While the procedural debate may have drawn to a close with the majority verdict, questions abound. Writing in The Hindustan Times, Praveen Chakravarty wonders at the implications of bypassing the Parliament while taking economic policy decisions. He cites how the union government in 2019 had lowered corporate taxes barely months after the union budget was presented in Parliament without making a squeak on the proposal. Does the Supreme Court judgment in the Demonetisation case mean that in future the union government can unilaterally abolish corporate tax without any reference to Parliament, he questions.

Writing in The Indian Express, Pratap Bhanu Mehta, academic, public intellectual and former vice chancellor of Ashoka University says that what the majority judgment says is that a cruel policy based on false pretences and which made fools of citizens can yet be ‘Constitutional’.

On social media people interpreted the judgment as upholding the right of Mohammad-bin-Tughlaq to order the capital and its inhabitants to shift, disregarding the suffering and inconvenience it caused, because he was the ‘sovereign’.

Former union finance minister P. Chidambaram, who had pleaded on behalf of some of the petitioners before the bench, tweeted, “the majority has not upheld the wisdom of the decision; nor has the majority concluded that the stated objectives were achieved. In fact, the majority has steered clear of the question whether the objectives were achieved at all. We are happy that the minority judgement has pointed out the illegality and the irregularities in the Demonetisation. It may be only a slap on the wrist of the government, but a welcome slap on the wrist.”

Bhatia, in his scathing critique of the majority judgment, writes, “Up until paragraph 203, the argument seems to be that section 26(2) does not suffer from excessive delegation because of the presence of a technical, expertise-filled, autonomous body like the RBI. The underlying premise here is that demonetisation (as an aspect of currency management) is a technical issue, and the “guidance”, therefore, will come from a technical body; consequently, the guidance need not be in the legislation itself, as it is the RBI that will formulate it, keeping in mind its technical and autonomous status.”

“But then, in paragraph 208, we see a complete flip: section 26(2) is fine because the delegate is the highest political body in the country.
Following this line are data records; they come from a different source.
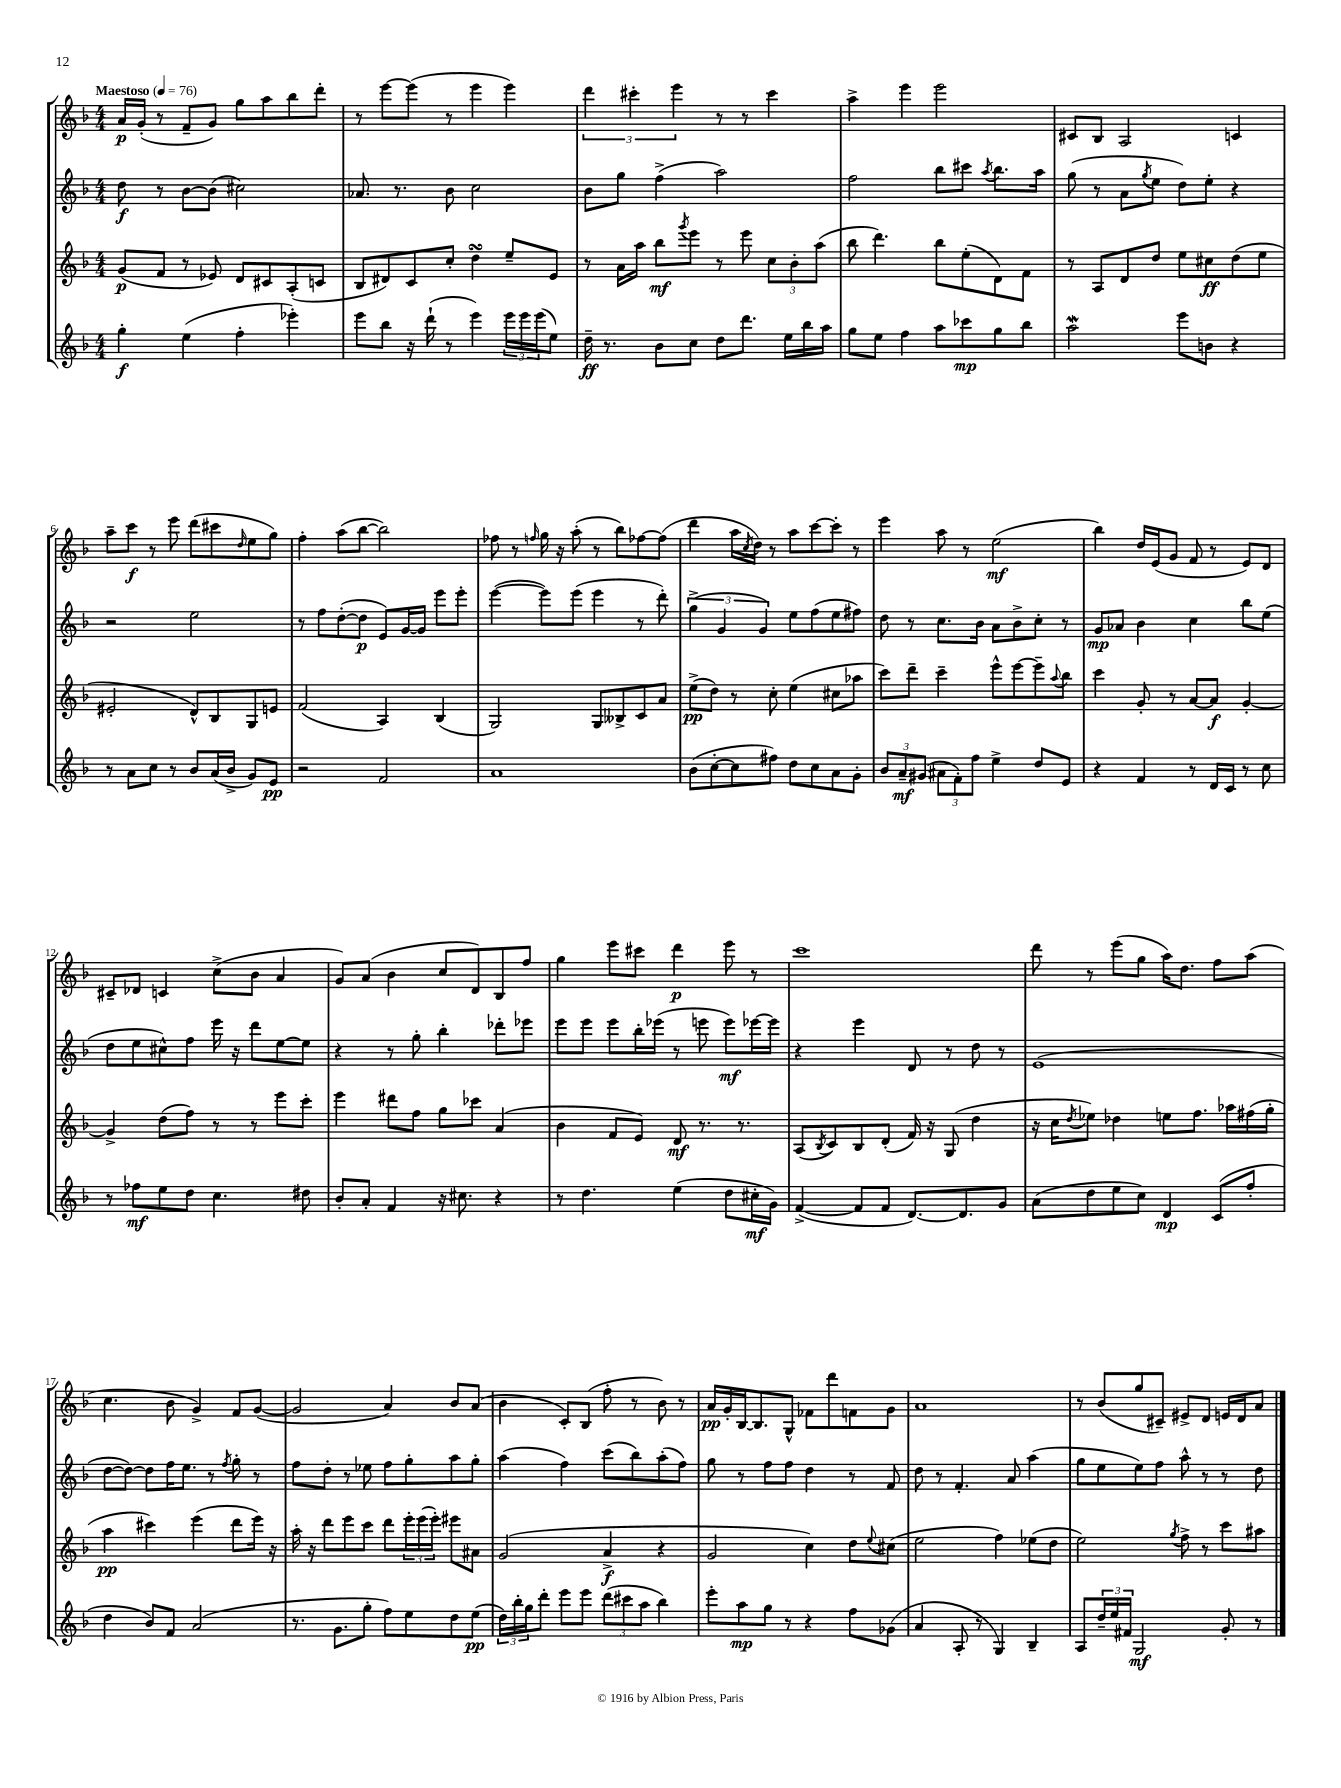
<<
\new StaffGroup <<
\new Staff = "s0" {
    \clef treble \key f \major \numericTimeSignature \time 4/4 \tempo "Maestoso" 4 = 76
    a'16\p g'16-.( r8 f'8-- g'8) g''8 a''8 bes''8 d'''8-. |
    r8 e'''8~ e'''8( r8 e'''4 e'''4) |
    \tuplet 3/2 { d'''4 cis'''4-. e'''4 } r8 r8 cis'''4 |
    a''4-> e'''4 e'''2 |
    cis'8 bes8 a2 c'4 |
    a''8-- c'''8\f r8 e'''8 d'''8( cis'''8 \grace { d''16 } e''8 g''8) |
    f''4-. a''8( bes''8~ bes''2) |
    fes''8 r8 \grace { f''16 } g''16 r16 a''8-.( r8 bes''8) fes''8~ fes''8( |
    d'''4 a''16 \acciaccatura { c''8 } d''16) r8 a''8 c'''8~ c'''8-. r8 |
    e'''4 a''8 r8 e''2\mf( |
    bes''4) d''16 e'16( g'8 f'8 r8 e'8) d'8 |
    cis'8-- des'8 c'4 c''8->( bes'8 a'4 |
    g'8) a'8( bes'4 c''8 d'8) bes8 f''8 |
    g''4 e'''8 cis'''8 d'''4\p e'''8 r8 |
    c'''1 |
    d'''8 r8 e'''8( g''8 a''16) d''8. f''8 a''8( |
    c''4. bes'8 g'4->) f'8 g'8~( |
    g'2 a'4) bes'8 a'8( |
    bes'4 c'8-.) bes8( f''8-. r8 bes'8) r8 |
    a'16\pp g'16-. bes16~ bes8. g8-^ fes'8 d'''8 f'8 g'8 |
    a'1 |
    r8 bes'8( g''8 cis'8--) eis'8-> d'8 e'16 d'16 a'8 \bar "|." |
}
\new Staff = "s1" {
    \clef treble \key f \major \numericTimeSignature \time 4/4
    d''8\f r8 bes'8~ bes'8( cis''2) |
    aes'8. r8. bes'8 c''2 |
    bes'8 g''8 f''4->( a''2) |
    f''2 bes''8 cis'''8 \acciaccatura { a''8 } bes''8. a''16 |
    g''8( r8 a'8 \acciaccatura { g''8 } e''8 d''8) e''8-. r4 |
    r2 e''2 |
    r8 f''8 d''8~-.( d''8\p e'8) g'16~ g'16 e'''8 e'''8-. |
    e'''4~( e'''8) e'''8( e'''4 r8 d'''8-.) |
    \tuplet 3/2 { g''4->( g'4 g'4) } e''8 f''8( e''8 fis''8) |
    d''8 r8 c''8. bes'16 a'8 bes'8-> c''8-. r8 |
    g'8\mp aes'8 bes'4 c''4 bes''8 e''8( |
    d''8 e''8 cis''8-^) f''8 e'''16 r16 d'''8 e''8~ e''8 |
    r4 r8 g''8-. bes''4-. des'''8-. ees'''8 |
    e'''8 e'''8 e'''8 bes''16-. ees'''16( r8 e'''8 e'''8\mf) ees'''16~ ees'''16 |
    r4 e'''4 d'8 r8 d''8 r8 |
    e'1( |
    d''8~ d''8~) d''8 f''16 e''8. r8 \acciaccatura { f''8 } g''8-. r8 |
    f''8 d''8-. r8 ees''8 f''8 g''8-. a''8 g''8-. |
    a''4( f''4) c'''8( bes''8) a''8-.( f''8) |
    g''8 r8 f''8 f''8 d''4 r8 f'8 |
    d''8 r8 f'4.-. a'8 a''4( |
    g''8 e''8 e''8) f''8 a''8-^ r8 r8 d''8 \bar "|." |
}
\new Staff = "s2" {
    \clef treble \key f \major \numericTimeSignature \time 4/4
    g'8\p( f'8 r8 ees'8) d'8 cis'8 a8-.( c'8 |
    bes8 dis'8) c'8 c''8-. d''4\turn e''8-- e'8 |
    r8 a'16 a''16 bes''8\mf \acciaccatura { g'''8 } e'''8 r8 e'''8 \tuplet 3/2 { c''8 bes'8-. a''8( } |
    bes''8 d'''4.) bes''8 e''8-.( d'8) f'8 |
    r8 a8 d'8 d''8 e''8 cis''8\ff d''8( e''8 |
    eis'2-. d'8-^) bes8 g8 e'8 |
    f'2( a4) bes4( |
    g2) g8 beses8-> c'8 a'8 |
    e''8->\pp( d''8) r8 c''8-. e''4( cis''8 aes''8 |
    c'''8) d'''8-- c'''4-- e'''8-^ e'''8~ e'''8-- \appoggiatura { a''8 } bes''8 |
    c'''4 g'8-. r8 a'8~ a'8\f g'4~-. |
    g'4-> d''8( f''8) r8 r8 e'''8 c'''8-. |
    e'''4 dis'''8 f''8 g''8 ces'''8 a'4( |
    bes'4 f'8 e'8) d'8\mf r8. r8. |
    a8( \acciaccatura { bes8 } c'8) bes8 d'8-.( f'16) r16 g8( d''4 |
    r16 c''16 \acciaccatura { d''8 } ees''8) des''4 e''8 f''8. aes''16 fis''16( g''16-. |
    a''4\pp cis'''4) e'''4( d'''8 e'''16) r16 |
    a''16-. r16 d'''8 e'''8 c'''8 d'''8 \tuplet 3/2 { e'''16-. e'''16( e'''16-.) } eis'''8 ais'8 |
    g'2( a'4->\f r4 |
    g'2 c''4) d''8 \appoggiatura { e''8 } cis''8( |
    e''2 f''4) ees''8( d''8 |
    e''2) \acciaccatura { g''8 } f''8-> r8 c'''8 ais''8 \bar "|." |
}
\new Staff = "s3" {
    \clef treble \key f \major \numericTimeSignature \time 4/4
    g''4-.\f e''4( f''4-. ees'''4-.) |
    e'''8 bes''8 r16 d'''16-!( r8 e'''4) \tuplet 3/2 { e'''16 e'''16 e'''16( } e''8) |
    d''16--\ff r8. bes'8 c''8 d''8 d'''8. e''16 bes''16 a''16 |
    g''8 e''8 f''4 a''8 ces'''8\mp g''8 bes''8 |
    a''2\mordent e'''8 b'8 r4 |
    r8 a'8 c''8 r8 bes'8 a'16( bes'16-> g'8) e'8\pp |
    r2 f'2 |
    a'1 |
    bes'8( c''8~-. c''8 fis''8) d''8 c''8 a'8 g'8-. |
    \tuplet 3/2 { bes'8 a'8--\mf gis'8( } \tuplet 3/2 { ais'8 f'8-.) f''8 } e''4-> d''8 e'8 |
    r4 f'4 r8 d'16 c'16 r8 c''8 |
    r8 fes''8\mf e''8 d''8 c''4. dis''8 |
    bes'8-. a'8-. f'4 r16 cis''8. r4 |
    r8 d''4. e''4( d''8 cis''16-.\mf g'16) |
    f'4~->( f'8 f'8 d'8.~) d'8. g'8 |
    a'8( d''8 e''8 c''8) d'4\mp c'8( f''8-. |
    d''4 bes'8) f'8 a'2( |
    r8. g'8. g''8-. f''8) e''8 d''8 e''8\pp( |
    \tuplet 3/2 { d''16) bes''16-. g''16 } d'''8-. e'''8 e'''8 \tuplet 3/2 { d'''8( cis'''8 a''8 } bes''4) |
    e'''8-. a''8\mp g''8 r8 r4 f''8 ges'8( |
    a'4 a8-. r8 g4) bes4-- |
    a8 \tuplet 3/2 { d''16-- e''16 fis'16 } g2\mf g'8-. r8 \bar "|." |
}
>>
>>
But if that is the justification, then the doctrine of excessive delegation bites back with a vengeance: the whole point of the doctrine is that the legislature is not meant to delegate essential lawmaking functions, to administrative bodies such as the executive.”

“The majority, thus, sets up two contradictory premises within the same argument: that section 26(2) is fine because the essential legislative task has been delegated to an independent, technical and autonomous body, but also, it is fine because the ultimate delegate is the political executive,” he goes on to highlight.


It is the dissenting judgment of Justice Nagarathna that points out that the RBI Act and the Constitution provide two procedures for Demonetisation of currency. If it is meant for just currency management then the Reserve Bank of India is empowered to recommend demonetisation. But if the goals are political (putting an end to black money or terror funding, for example) then the Parliament is empowered under the Seventh Schedule to make a law for the purpose.

If secrecy or speed are necessary, the government could have promulgated an ordinance for Demonetisation, before getting the parliament to enact the necessary legislation.